# DOCUMENT SECTION
——

When prayer feels pointless, it’s also one of the loneliest parts of faith. You’re showing up, saying the words, pouring out your heart to God, but nothing seems to change. You’ve been praying for weeks, months, maybe even years, and you still don’t see any results. The desperation grows, the silence gets louder, and eventually you start wondering: what’s the point?
Maybe you’ve been praying for healing that hasn’t come. Maybe you’re begging God for provision that never seems to arrive. Maybe you’re interceding for someone you love who shows no sign of changing. Or maybe you’re just tired of talking to God about the same things over and over with absolutely nothing to show for it.
Let me say this, just because prayer feels pointless doesn’t mean it actually is. God is hearing every word. Your prayers matter more than you realize. And the times when prayer feels most futile are often the times when continuing to pray matters most.
Let me show you how to keep praying when prayer feels pointless so you can navigate this season without losing faith entirely.
Why Does Prayer Feel Pointless Sometimes?
Before we talk about how to keep going, let’s address why prayer can feel so ineffective.
Prayer can feel pointless for several reasons:
You’re Waiting for God’s Timing (And It’s Taking Forever)
Just because you haven’t seen results doesn’t mean God isn’t working. Sometimes His timing is radically different from yours. Sometimes He’s orchestrating things behind the scenes you can’t see yet. Sometimes the answer is coming, but not in the timeframe you desperately wanted.
“Wait” feels a lot like “ignored” when you’re desperate, but they’re not the same thing.
You’re Experiencing Spiritual Warfare
When you’re under spiritual attack, prayer feels significantly harder. The enemy wants you to believe prayer is pointless, that God doesn’t care, that you’re wasting your time. Those thoughts aren’t truth, they’re spiritual opposition trying to cut you off from your lifeline.
If prayer suddenly feels impossible or futile after being meaningful before, consider that you might be in a season of spiritual battle, not a season of God ignoring you.
You’re Measuring Effectiveness by Your Feelings
Just because prayer doesn’t feel effective doesn’t mean it isn’t working. Sometimes God is moving powerfully in response to your prayers, but you can’t sense it because your emotions, circumstances, or exhaustion are blocking your ability to perceive it.

——

[Body or hand keypoint data]
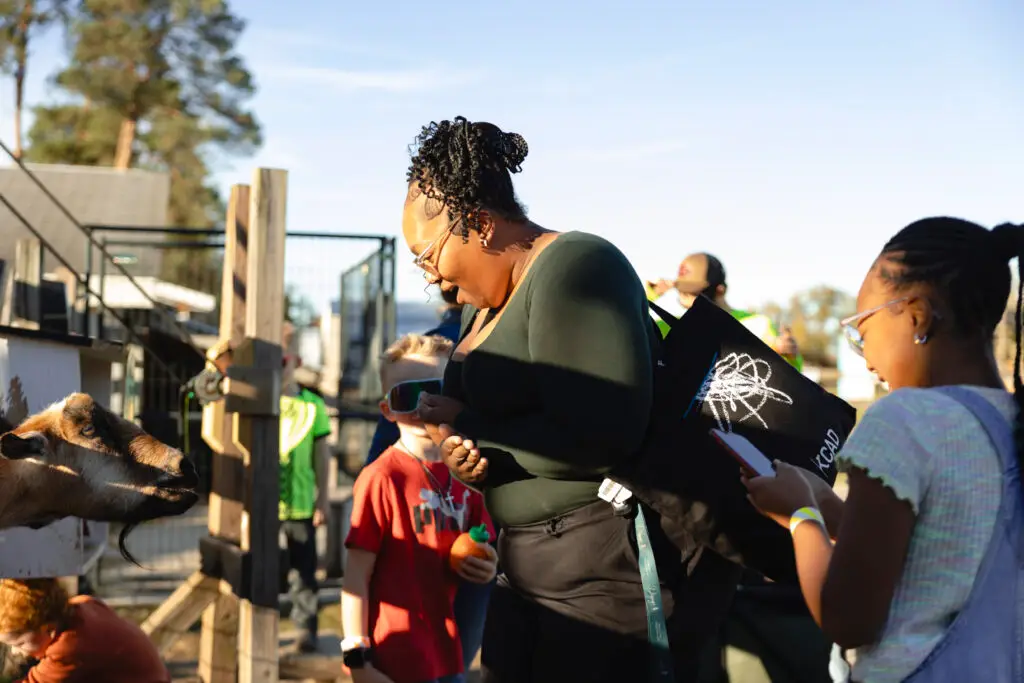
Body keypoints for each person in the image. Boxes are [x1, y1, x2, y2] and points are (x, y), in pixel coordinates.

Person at [404, 116, 716, 683]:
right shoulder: (484, 304)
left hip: (598, 573)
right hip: (523, 569)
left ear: (478, 223)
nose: (436, 283)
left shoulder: (576, 267)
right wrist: (466, 455)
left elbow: (601, 433)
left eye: (429, 258)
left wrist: (473, 425)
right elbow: (510, 433)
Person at [744, 217, 1024, 682]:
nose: (863, 352)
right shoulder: (1010, 420)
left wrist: (800, 517)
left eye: (861, 328)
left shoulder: (905, 420)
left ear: (917, 315)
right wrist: (828, 507)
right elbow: (941, 544)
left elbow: (847, 619)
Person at [341, 333, 496, 683]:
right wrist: (356, 659)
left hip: (446, 652)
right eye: (407, 395)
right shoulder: (381, 477)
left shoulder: (467, 471)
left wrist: (486, 564)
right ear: (388, 410)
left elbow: (480, 539)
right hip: (392, 657)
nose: (423, 406)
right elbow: (356, 574)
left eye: (437, 390)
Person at [648, 252, 803, 370]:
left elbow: (785, 378)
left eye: (693, 291)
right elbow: (630, 322)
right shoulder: (666, 326)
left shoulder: (757, 325)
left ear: (720, 290)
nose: (685, 296)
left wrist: (790, 356)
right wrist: (648, 294)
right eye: (681, 289)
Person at [279, 320, 333, 652]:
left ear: (296, 362)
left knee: (304, 572)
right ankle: (262, 623)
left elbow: (322, 458)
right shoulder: (260, 403)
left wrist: (322, 501)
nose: (276, 368)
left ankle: (305, 629)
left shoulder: (313, 406)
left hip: (300, 506)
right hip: (265, 504)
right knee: (264, 568)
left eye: (282, 361)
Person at [0, 578, 170, 682]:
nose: (15, 652)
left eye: (20, 643)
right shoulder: (83, 604)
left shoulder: (68, 647)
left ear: (48, 629)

——

# REQUIRED WORK
1 – Reproduce everything in the piece on prayer feeling pointless from "Prayer can feel pointless" down to "the same thing.".
2 – In the piece on prayer feeling pointless, what does the enemy want you to believe when you are under spiritual attack?

# SOLUTIONS IN ORDER
1 –
Prayer can feel pointless for several reasons:
You’re Waiting for God’s Timing (And It’s Taking Forever)
Just because you haven’t seen results doesn’t mean God isn’t working. Sometimes His timing is radically different from yours. Sometimes He’s orchestrating things behind the scenes you can’t see yet. Sometimes the answer is coming, but not in the timeframe you desperately wanted.
“Wait” feels a lot like “ignored” when you’re desperate, but they’re not the same thing.

2 – That prayer is pointless, that God doesn't care, and that you're wasting your time.